A Gottle of Geer

The man on the other end of the line is beside himself.

“I’ve killed him! Dear God, I killed him!”

“Sir,” I insist, again, “please calm down. I need to understand the situation.”

“I need an ambulance for my partner.”

“Could I have your name please, sir?”

“I need an ambulance.”

“I understand, sir, but I need your name and address.”

“Yes, yes, Voyce, Seven Fulham Road.”

“Thank you, Mister Voyce.” I type the details, automatically informing the Ambulance Service, and the police.

“No, that’s my first name. My surname is Thrower.”

“Sorry, Mister Thrower. You say someone may have been killed?”

“Yes. Yes. I did it. To Bart. Oh, dear God, what have I done? Look at him, his head all smashed in! Maybe he’s not dead. I can’t see any blood. Do you think he might still be alive?”

“I’m sure he is, Mister Thrower.”

“Yes,” he hissed, “he would do that wouldn’t he? He’d do it just to spite me, just to taunt me. I should have shot him.”

“Shot him!”


“You have a gun?”


I gesticulate wildly. The supervisor rushes over. I mouth, ‘he has a gun.’

“Oh shit! Keep him on the line!”

I nod. “Mister Thrower, could you …”

“The selfish little bastard. We are … we were a team, you know. Me and Bart, but I started it. It was my idea. I’m the comic, not him, but he just had to take over. He had to be the funny man, take all the credit. He wanted to be the star. Him!! He’s nothing without me. But he was so full of himself. ‘I’m the funny man,’ he’d taunt me. ‘You, you’re nothing, but a washed-out has-been. Only thing that keeps you going is alcohol,’ he would jibe. ‘Go on have another bottle of beer, you alci. Maybe you should try something stronger; whisky, vodka.’ It’s all his fault … that I drink. He drove me to it, the little bastard. He stole my show from me. He drove me to it. It’s his fault I killed him. He deserves everything he got. Yes, I killed him, yes, I did. What …? Who’s that? The police? You called the police? You bastard! I wanted an ambulance, not the police. You’re like the rest. You’re on his side. Everyone is. I’ll not go to prison for him. I will not!
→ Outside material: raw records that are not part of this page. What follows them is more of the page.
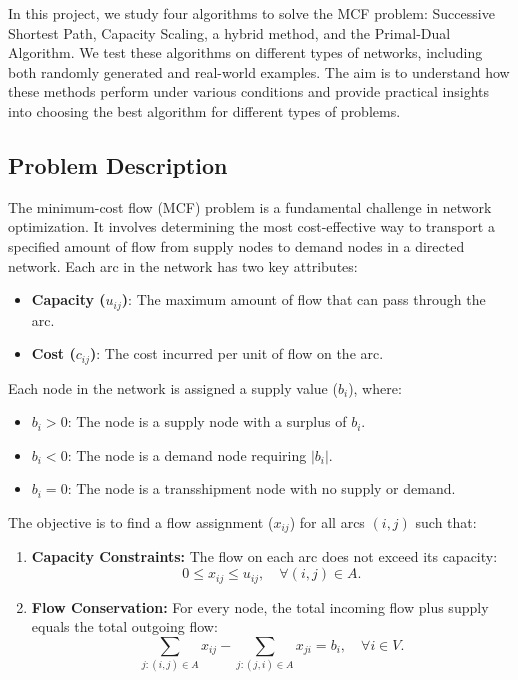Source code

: \documentclass{article}
\begin{document}
In this project, we study four algorithms to solve the MCF problem: Successive Shortest Path, Capacity Scaling, a hybrid method, and the Primal-Dual Algorithm. We test these algorithms on different types of networks, including both randomly generated and real-world examples. The aim is to understand how these methods perform under various conditions and provide practical insights into choosing the best algorithm for different types of problems.

\subsection{Problem Description}
The minimum-cost flow (MCF) problem is a fundamental challenge in network optimization. It involves determining the most cost-effective way to transport a specified amount of flow from supply nodes to demand nodes in a directed network. Each arc in the network has two key attributes:
\begin{itemize}
    \item \textbf{Capacity (\(u_{ij}\))}: The maximum amount of flow that can pass through the arc.
    \item \textbf{Cost (\(c_{ij}\))}: The cost incurred per unit of flow on the arc.
\end{itemize}

Each node in the network is assigned a supply value (\(b_i\)), where:
\begin{itemize}
    \item \(b_i > 0\): The node is a supply node with a surplus of \(b_i\).
    \item \(b_i < 0\): The node is a demand node requiring \(|b_i|\).
    \item \(b_i = 0\): The node is a transshipment node with no supply or demand.
\end{itemize}

The objective is to find a flow assignment (\(x_{ij}\)) for all arcs \((i, j)\) such that:
\begin{enumerate}
    \item \textbf{Capacity Constraints:} The flow on each arc does not exceed its capacity:
    \[
    0 \leq x_{ij} \leq u_{ij}, \quad \forall (i, j) \in A.
    \]
    \item \textbf{Flow Conservation:} For every node, the total incoming flow plus supply equals the total outgoing flow:
    \[
    \sum_{j:(i,j) \in A} x_{ij} - \sum_{j:(j,i) \in A} x_{ji} = b_i, \quad \forall i \in V.
    \]
\end{enumerate}
\end{document}
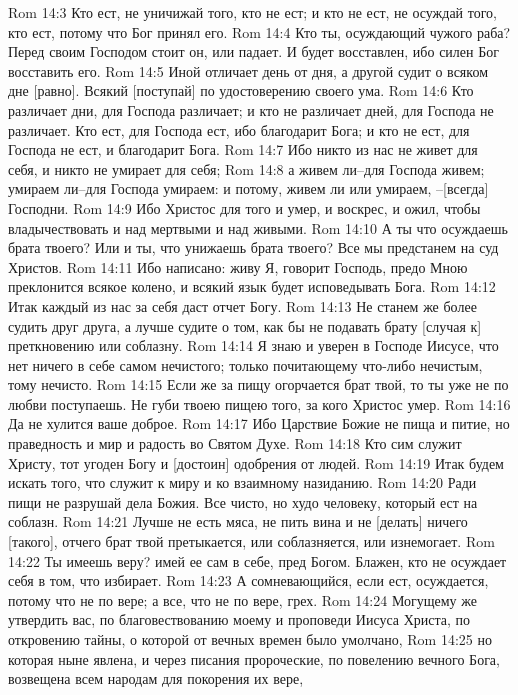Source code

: Rom 14:3  Кто ест, не уничижай того, кто не ест; и кто не ест, не осуждай того, кто ест, потому что Бог принял его.
Rom 14:4  Кто ты, осуждающий чужого раба? Перед своим Господом стоит он, или падает. И будет восставлен, ибо силен Бог восставить его.
Rom 14:5  Иной отличает день от дня, а другой судит о всяком дне [равно]. Всякий [поступай] по удостоверению своего ума.
Rom 14:6  Кто различает дни, для Господа различает; и кто не различает дней, для Господа не различает. Кто ест, для Господа ест, ибо благодарит Бога; и кто не ест, для Господа не ест, и благодарит Бога.
Rom 14:7  Ибо никто из нас не живет для себя, и никто не умирает для себя;
Rom 14:8  а живем ли--для Господа живем; умираем ли--для Господа умираем: и потому, живем ли или умираем, --[всегда] Господни.
Rom 14:9  Ибо Христос для того и умер, и воскрес, и ожил, чтобы владычествовать и над мертвыми и над живыми.
Rom 14:10  А ты что осуждаешь брата твоего? Или и ты, что унижаешь брата твоего? Все мы предстанем на суд Христов.
Rom 14:11  Ибо написано: живу Я, говорит Господь, предо Мною преклонится всякое колено, и всякий язык будет исповедывать Бога.
Rom 14:12  Итак каждый из нас за себя даст отчет Богу.
Rom 14:13  Не станем же более судить друг друга, а лучше судите о том, как бы не подавать брату [случая к] преткновению или соблазну.
Rom 14:14  Я знаю и уверен в Господе Иисусе, что нет ничего в себе самом нечистого; только почитающему что-либо нечистым, тому нечисто.
Rom 14:15  Если же за пищу огорчается брат твой, то ты уже не по любви поступаешь. Не губи твоею пищею того, за кого Христос умер.
Rom 14:16  Да не хулится ваше доброе.
Rom 14:17  Ибо Царствие Божие не пища и питие, но праведность и мир и радость во Святом Духе.
Rom 14:18  Кто сим служит Христу, тот угоден Богу и [достоин] одобрения от людей.
Rom 14:19  Итак будем искать того, что служит к миру и ко взаимному назиданию.
Rom 14:20  Ради пищи не разрушай дела Божия. Все чисто, но худо человеку, который ест на соблазн.
Rom 14:21  Лучше не есть мяса, не пить вина и не [делать] ничего [такого], отчего брат твой претыкается, или соблазняется, или изнемогает.
Rom 14:22  Ты имеешь веру? имей ее сам в себе, пред Богом. Блажен, кто не осуждает себя в том, что избирает.
Rom 14:23  А сомневающийся, если ест, осуждается, потому что не по вере; а все, что не по вере, грех.
Rom 14:24  Могущему же утвердить вас, по благовествованию моему и проповеди Иисуса Христа, по откровению тайны, о которой от вечных времен было умолчано,
Rom 14:25  но которая ныне явлена, и через писания пророческие, по повелению вечного Бога, возвещена всем народам для покорения их вере,
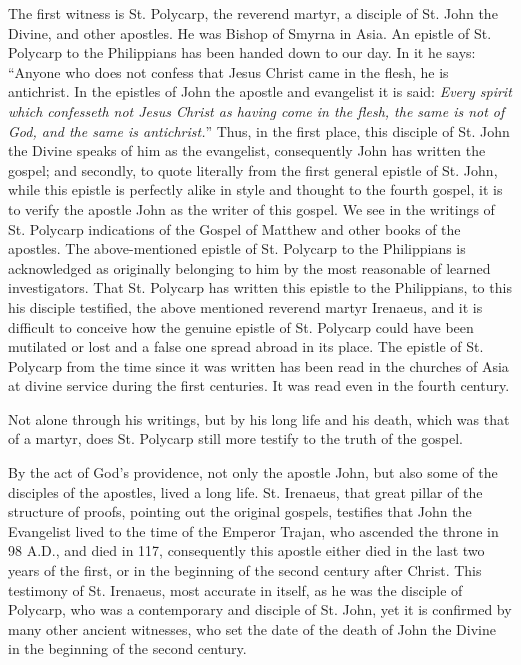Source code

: The first witness is St. Polycarp, the reverend martyr, a disciple of St. John the Divine, and other apostles. He was Bishop of Smyrna in Asia. An epistle of St. Polycarp to the Philippians has been handed down to our day. In it he says: ``Anyone who does not confess that Jesus Christ came in the flesh, he is antichrist. In the epistles of John the apostle and evangelist it is said: \textit{Every spirit which confesseth not Jesus Christ as having come in the flesh, the same is not of God, and the same is antichrist.}'' Thus, in the first place, this disciple of St. John the Divine speaks of him as the evangelist, consequently John has written the gospel; and secondly, to quote literally from the first general epistle of St. John, while this epistle is perfectly alike in style and thought to the fourth gospel, it is to verify the apostle John as the writer of this gospel. We see in the writings of St. Polycarp indications of the Gospel of Matthew and other books of the apostles. The above-mentioned epistle of St. Polycarp to the Philippians is acknowledged as originally belonging to him by the most reasonable of learned investigators. That St. Polycarp has written this epistle to the Philippians, to this his disciple testified, the above mentioned reverend martyr Irenaeus, and it is difficult to conceive how the genuine epistle of St. Polycarp could have been mutilated or lost and a false one spread abroad in its place. The epistle of St. Polycarp from the time since it was written has been read in the churches of Asia at divine service during the first centuries. It was read even in the fourth century.

Not alone through his writings, but by his long life and his death, which was that of a martyr, does St. Polycarp still more testify to the truth of the gospel.

By the act of God's providence, not only the apostle John, but also some of the disciples of the apostles, lived a long life. St. Irenaeus, that great pillar of the structure of proofs, pointing out the original gospels, testifies that John the Evangelist lived to the time of the Emperor Trajan, who ascended the throne in 98 A.D., and died in 117, consequently this apostle either died in the last two years of the first, or in the beginning of the second century after Christ. This testimony of St. Irenaeus, most accurate in itself, as he was the disciple of Polycarp, who was a contemporary and disciple of St. John, yet it is confirmed by many other ancient witnesses, who set the date of the death of John the Divine in the beginning of the second century.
I WILL NOT!”

An ear-splitting explosion erupts from the ear piece.

“Mister Thrower!”

Silence, then a distant crash, shouting, yelling.

“Mister Thrower!”

“Hello, who’s this?

“I’m an emergency call operator, who’s that?”

“Constable Evans.”

“Is he … dead?”

“Unfortunately, yes”

“And the other one?”

“There isn’t another one.”

“There isn’t?”

“No, just a doll, what … oh … apparently it’s a ventriloquist’s dummy. It’s head’s pretty bashed in.”

“There a hammer nearby?”

“There is. Do you have any idea what happened?”

“I think so, but I don’t think you’re going to believe me.”